• **Your objective**:
From the data that follows, copy every line holding the string "lines".

• **Material supplied**:

====================

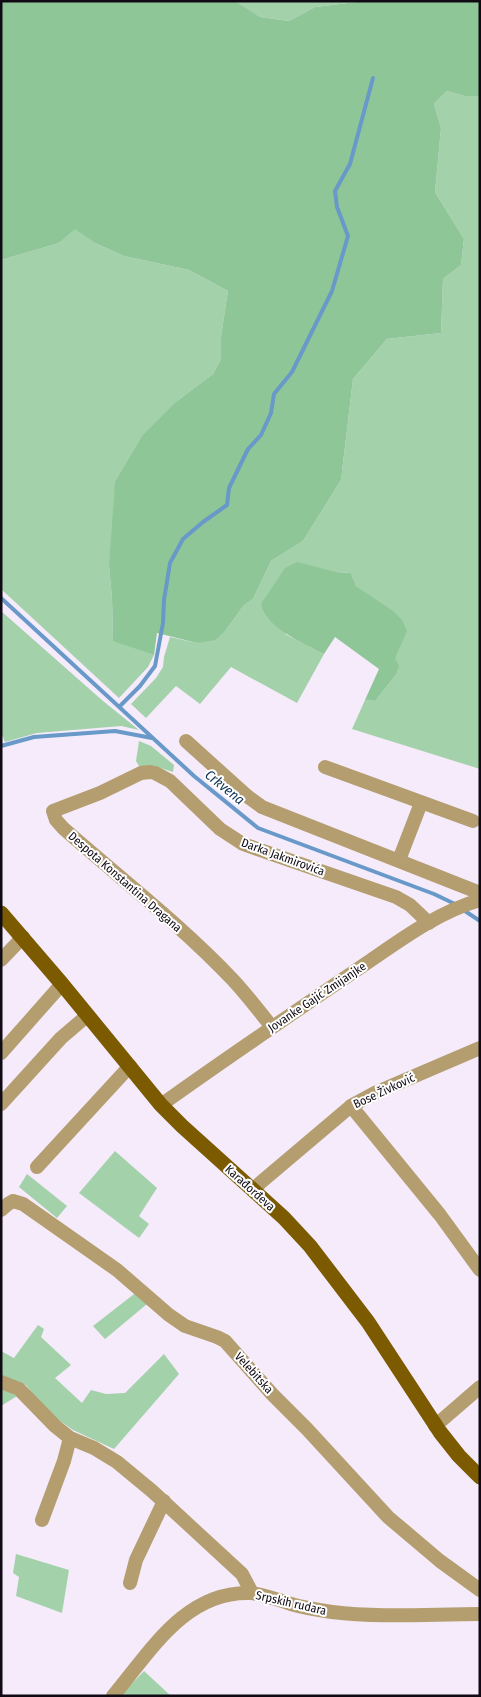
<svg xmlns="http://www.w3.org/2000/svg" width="481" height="1697" font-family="'Fira Sans Condensed',sans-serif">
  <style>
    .green { fill: #a3d1aa }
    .forest { fill: #8ec697 }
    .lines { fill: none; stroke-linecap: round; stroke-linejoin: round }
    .stream { stroke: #6899c9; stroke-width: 4 }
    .minor { stroke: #b49e70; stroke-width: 14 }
    .major { stroke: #7b5a00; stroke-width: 15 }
    .labels { text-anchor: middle; stroke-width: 4; stroke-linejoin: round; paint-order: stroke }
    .street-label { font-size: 12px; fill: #0f0a13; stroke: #fff }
    .water-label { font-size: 14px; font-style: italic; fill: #0f3454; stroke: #fff }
  </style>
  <rect width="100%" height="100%" fill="#f5ebfb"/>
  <g class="green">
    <polygon points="365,1 315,7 289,21 260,17 234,2"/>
    <polygon points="447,91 465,96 480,96 480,769 352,729 365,700 375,701 395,676 395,658 371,597 356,586 351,573 336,572 285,634 324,654 297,703 231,667 200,704 176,686 146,718 131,704 156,678 163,667 164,657 170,637 197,643 226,630 244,605 253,599 271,561 303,541 341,480 353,379 387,339 441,333 443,279 461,265 464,239 435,192 441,128 434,104"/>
    <polygon points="75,228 95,243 124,256 189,270 228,291 221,336 221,359 213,374 177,401 109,566 112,598 113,640 154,655 148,667 119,698 1,589 1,260 59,243"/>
    <polygon points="1,611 103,701 139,730 121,726 37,733 5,742 1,732"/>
    <polygon points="139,741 151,746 174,765 173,772 157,767 141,769 136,761"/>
    <polygon points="115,1151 157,1188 139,1216 149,1224 139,1238 79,1193"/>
    <polygon points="27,1174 67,1206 57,1218 19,1187"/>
    <polygon points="138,1291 147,1304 105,1339 93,1326"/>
    <polygon points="38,1325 44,1329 41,1337 71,1365 55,1378 82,1403 91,1390 106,1394 125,1393 164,1354 179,1374 114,1449 73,1430 57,1419 40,1403 26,1385 1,1376 1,1351 14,1358"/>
    <polygon points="1,1388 17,1396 1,1406"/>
    <polygon points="16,1554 69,1570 62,1613 16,1596 19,1577 13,1573"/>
    <polygon points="144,1671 171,1696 120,1696"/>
  </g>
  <g class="forest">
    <polygon points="1,1 234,1 260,17 289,21 315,7 365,1 480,1 480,96 465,96 447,91 434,104 441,128 435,192 464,239 461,265 443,279 441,333 387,339 353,379 341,480 303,541 271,561 253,599 244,605 226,630 215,640 197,643 157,633 154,655 113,641 112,598 109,566 115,482 143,435 177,401 213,374 221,359 221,336 228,291 189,270 124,256 95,243 75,229 59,243 1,260"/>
    <path d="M297 562 336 572 351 573 356 586 393 611 402 620 407 631 395 658 399 666 395 676 375 701 365 700 379 669 335 637 324 654C303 643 266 628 261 604L285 568Z"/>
  </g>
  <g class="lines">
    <g class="stream">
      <polyline points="1,598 194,776 258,828 434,894 457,905"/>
      <polyline points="120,706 140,686 155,666 163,623 164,600 170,563 183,539 203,522 227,505 229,488 248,449 261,435 271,413 274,394 292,372 332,291 348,236 337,207 335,191 350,164 373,78"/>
      <polyline points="1,746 34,737 115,731 152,738"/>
      <polyline points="462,909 480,921"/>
    </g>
    <g class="minor">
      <polyline points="186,741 247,796 262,807 480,893"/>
      <polyline points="325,767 473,821"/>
      <polyline points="399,860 421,803"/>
      <polyline points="1,960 23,937"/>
      <path d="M272 1027C259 1011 247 995 233 980 181 925 120 878 63 828L56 820 53 811 100 793 141 773 150 772 155 773 170 781 220 829 243 844 396 897 410 905 429 923"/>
      <polyline points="1,1053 62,984"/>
      <polyline points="1,1104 61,1038 88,1015"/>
      <path d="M161 1105C225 1059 290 1015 355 971 394 945 434 913 480 900"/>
      <polyline points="351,1106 440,1215 480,1270"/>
      <polyline points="37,1167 130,1066"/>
      <polyline points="254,1190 260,1183 351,1106 375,1093 480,1048"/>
      <polyline points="1,1210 8,1204 13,1201 23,1204 117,1270 169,1315 185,1326 217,1337 225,1341 272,1394 307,1429 388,1517 440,1561 480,1590"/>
      <polyline points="1,1382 19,1389 55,1426 70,1438 94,1448 117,1462 152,1491 242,1574 252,1593"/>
      <polyline points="435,1426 480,1387"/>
      <polyline points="42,1520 64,1461 70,1438"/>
      <polyline points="130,1583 136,1560 164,1501"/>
      <path d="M113 1696C150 1652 185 1591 250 1593 264 1594 278 1600 291 1604 304 1608 318 1610 332 1612 380 1618 431 1614 480 1614"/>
    </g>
    <polyline class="major" points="1,913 62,984 161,1105 182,1126 284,1218 310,1246 368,1322 440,1432 459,1456 480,1477"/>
  </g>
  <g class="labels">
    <g class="street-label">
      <text transform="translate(283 857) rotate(20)" y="4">Darka Jakmirovića</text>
      <text transform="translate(125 882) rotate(41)" y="4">Despota Konstantina Dragana</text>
      <text transform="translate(317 997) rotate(-34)" y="4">Jovanke Gajić Zmijanjke</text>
      <text transform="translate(384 1091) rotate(-25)" y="4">Bose Živković</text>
      <text transform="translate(250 1188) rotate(42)" y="4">Karađorđeva</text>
      <text transform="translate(254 1373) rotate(48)" y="4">Velebitska</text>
      <text transform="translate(291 1603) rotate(13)" y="4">Srpskih rudara</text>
    </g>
    <g class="water-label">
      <text transform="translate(225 787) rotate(39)" y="5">Crkvena</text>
    </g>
  </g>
  <rect width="481" height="1697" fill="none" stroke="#0f0a13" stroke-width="5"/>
</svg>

====================

• **Task answer**:
    .lines { fill: none; stroke-linecap: round; stroke-linejoin: round }
  <g class="lines">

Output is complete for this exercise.